Davacı avukatı 31 bin lira manevi tazminat talep etti. Asliye Hukuk Mahkemesi ise, “Manevi tazminatın malvarlığı eksilmesini veya kazanç yoksunluğunu giderme aracı olmadığını vurguladı. Ayrıca davacıların organizasyon şirketinden düğünün gerçekleşmesinden önce ödenen bedeller ile ilgili zararın tahsilatını isteyebileceğini, düğün organizasyonunun gerçekleşmesinde yaşanan sıkıntılardan kaynaklı manevi tazminat davasının şartlarını taşımadığı gerekçesiyle” kanıtlanamayan davanın reddine karar verdi.
İtiraz üzerine Yargıtay y4.Hukuk Dairesi devreye girdi. Yargıtay 4. Hukuk Dairesi ise kararı, “Davacıların düğüne bir gün kala yeni bir firma ile anlaşma yapmak zorunda kalmaları, düğün organizasyonu gibi geniş katılımlı bir davetin istenildiği gibi yapılamama ihtimalinin oluşturduğu zor psikoloji ve düğün davetinin önemi birlikte değerlendirildiğinde davacılar yararına uygun bir miktar manevi tazminata hükmedilmesi gerekirken yanılgılı değerlendirme ile istemin reddi usul ve yasaya uygun düşmediğinden kararın bozulması gerekmiştir” gerekçesi ile bozdu.
Bozma kararının ardından Asliye Hukuk Mahkemesi, peşin ödenen paranın iade edildiği ve vazgeçme işlemi sebebiyle direnme kararı verdi.
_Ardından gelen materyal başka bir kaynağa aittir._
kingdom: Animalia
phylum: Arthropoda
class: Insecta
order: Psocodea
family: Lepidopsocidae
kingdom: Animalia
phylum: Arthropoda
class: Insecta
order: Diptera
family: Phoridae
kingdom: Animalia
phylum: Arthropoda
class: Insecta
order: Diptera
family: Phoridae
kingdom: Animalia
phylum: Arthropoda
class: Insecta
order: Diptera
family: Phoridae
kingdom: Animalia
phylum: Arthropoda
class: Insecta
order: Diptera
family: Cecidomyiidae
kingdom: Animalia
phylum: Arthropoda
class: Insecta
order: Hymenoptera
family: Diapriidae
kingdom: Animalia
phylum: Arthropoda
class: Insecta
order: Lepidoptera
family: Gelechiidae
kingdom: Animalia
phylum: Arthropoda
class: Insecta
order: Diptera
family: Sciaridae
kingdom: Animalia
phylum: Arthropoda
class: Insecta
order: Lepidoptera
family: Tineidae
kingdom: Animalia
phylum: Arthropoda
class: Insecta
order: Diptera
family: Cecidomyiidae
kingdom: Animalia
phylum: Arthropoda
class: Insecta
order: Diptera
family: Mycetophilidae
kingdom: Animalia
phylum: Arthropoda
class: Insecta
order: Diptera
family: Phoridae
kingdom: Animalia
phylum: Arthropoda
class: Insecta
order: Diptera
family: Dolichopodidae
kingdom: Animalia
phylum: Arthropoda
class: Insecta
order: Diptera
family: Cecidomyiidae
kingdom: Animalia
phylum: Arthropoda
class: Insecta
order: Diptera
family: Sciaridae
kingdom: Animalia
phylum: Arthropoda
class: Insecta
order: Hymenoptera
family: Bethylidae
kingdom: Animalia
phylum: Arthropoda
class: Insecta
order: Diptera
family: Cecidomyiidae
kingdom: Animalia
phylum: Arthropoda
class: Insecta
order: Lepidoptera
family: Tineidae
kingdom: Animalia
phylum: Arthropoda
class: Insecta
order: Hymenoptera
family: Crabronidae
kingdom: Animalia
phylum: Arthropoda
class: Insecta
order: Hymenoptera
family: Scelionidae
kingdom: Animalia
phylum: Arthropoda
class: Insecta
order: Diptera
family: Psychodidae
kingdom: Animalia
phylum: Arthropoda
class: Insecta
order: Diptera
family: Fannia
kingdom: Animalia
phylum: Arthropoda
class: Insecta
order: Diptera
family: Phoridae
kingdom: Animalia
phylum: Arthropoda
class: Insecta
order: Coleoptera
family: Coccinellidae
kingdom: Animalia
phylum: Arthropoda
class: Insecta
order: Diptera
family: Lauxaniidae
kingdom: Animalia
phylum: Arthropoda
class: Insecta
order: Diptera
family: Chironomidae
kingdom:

Direnme kararı süresi içinde davacılar vekili tarafından temyiz edildi. Son sözü Yargıtay Hukuk Genel Kurulu söyledi.
Yargıtay Hukuk Genel Kurulu ise, “Davalıların sözleşmeden doğan borçlarını yerine getirmedikleri ve düğün organizasyonunu yapmadıkları sabittir. Nikâh, düğün gibi özel öneme sahip, insan hayatında genellikle bir kez yaşanan, tekrarı mümkün olmayan önemli günlerin herhangi bir sorun çıkmadan yaşanmak istenmesi doğaldır. Zirâ, bu özel günlerde yaşanan olumsuz durumların gelin, damat ve yakınları için ömür boyu üzüntü kaynağı olacağı tartışmasızdır. Tüm bu hususlar birlikte değerlendirildiğinde; davacıların aynı gün ve saatte aynı yerde yapılacak olan iki düğününe ilişkin organizasyon davalılarca düğünden bir gün önce bildirilmek suretiyle yerine getirilmemiş, davacılar başka bir firma ile anlaşarak düğünün aynı yerde yapılmasını sağlamışlardır. Her ne kadar düğün aynı gün ve saatte aynı yerde yapılmış ise de organizasyonda aksamalar olduğu gibi bu sürecin bir bütün olarak davacılarda acı ve üzüntüye neden olduğu ve kişilik haklarını zedelediği kabul edilerek TBK’nın 58. maddesi gereğince uygun bir manevi tazminata hükmedilmesi gerekmektedir” diyerek direnme kararını, davacıların lehine manevi tazminat hükmedilmesi yönünde bozdu.